When I go into a large store, I forget about world directions and just navigate by reference to the front and back of the store. It’s a mental exercise to recall how the store is oriented in the world.
I usually am very good at keeping track of north so long as I am outside, sun or no sun.
That’s a whole lot easier in states where the roads mostly follow section lines.
. Sounds like directions to my deceased father-in-laws farm in Whigham from Thomasville. ????
@rover83 Map & Compass Orienteering Rule #1. Place the map flat, then place your Silva compass with its edge on the magnetic North compass rose line, then rotate map and compass together until the compass needle lines up with 0?ø/North.
@flga-2-2
Right, grew up in North Dakota and the entire state is a giant checkerboard, so definitely spoiled…

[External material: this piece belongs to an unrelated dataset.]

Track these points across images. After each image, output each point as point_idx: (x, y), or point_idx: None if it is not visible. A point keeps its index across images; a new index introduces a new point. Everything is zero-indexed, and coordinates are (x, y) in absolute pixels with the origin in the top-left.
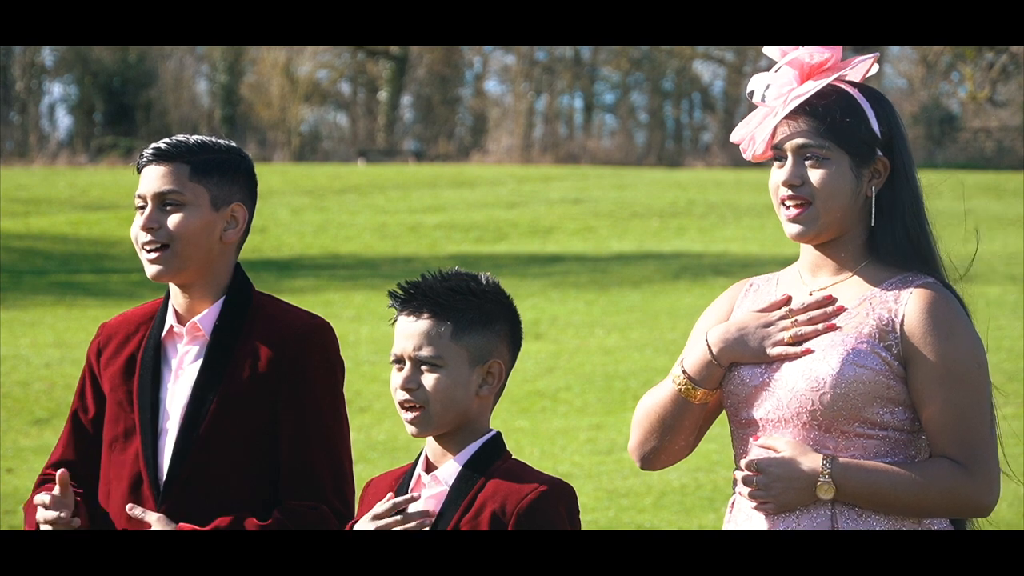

Then moved to Colorado and lived along the front range, which is home to probably one of the bigger natural compasses in North America.
Now in Idaho and it’s interesting… away from the mountains it’s pretty easy but once in the hills it’s game over.
I have made it a point to never be in Atlanta, Georgia. Not even at the airport.
A clip from Wikipedia:
The Peachtree name is common throughout the Atlanta area. In fact, it is often joked by natives that half of the streets in Atlanta are named Peachtree, and the other half have five names to make up for it.[citation needed] While ??Peachtree? alone almost always refers to this street or its continuations, there are 71 streets in Atlanta with a variant of ??Peachtree? in their name.[9] Some include:
- Peachtree Creek Road
- Peachtree Lane
- Peachtree Avenue
- Peachtree Circle
- Peachtree Place
- Peachtree Drive
- Peachtree Plaza
- Peachtree Way
- Peachtree Memorial Drive
- New Peachtree Road
- Peachtree Walk
- Peachtree Park Drive
- Peachtree Parkway
- Peachtree Valley Road
- Peachtree Battle Avenue (commemorating the Battle of Peachtree Creek)
- Peachtree Dunwoody Road (running between Peachtree Street and Dunwoody, Georgia)
- Old Peachtree Road (traces part of the route of the original Peachtree Trail for which the road is named; in Gwinnett County.)
@flga-2-2
A long-departed friend was driving in circles on a trip out west with his wife.
She said, “Bob K, you’re lost!!”
He replied, “I am not! I:m right here!”
If he was long-departed what the heck we he doing behind the wheel to start with?????
It’s a question of order. He found himself out west and departed this world many years later.
A really good fellow, a bit eccentric, but aren’t we all?
My wife is in need of an “industrial strength” fly swatter. So I was sent to the “gettin place” last evening on her behalf. I walked down every aisle very slowly, carefully soaking in the 30,000 different items they carry. No flyswatter to be found. Would I stop and ask an employee for guidance. Of course not, I’m a man.
Don’t you love it when you ask someone at Best Buy if this doodad will correct your computer’s hiccup and they immediately start to read the back of the package?
Be careful with that swatter. I know a guy (since deceased, of course) who was fired as a country club manager because he openly swatted flies in the country club dining room on a Saturday night.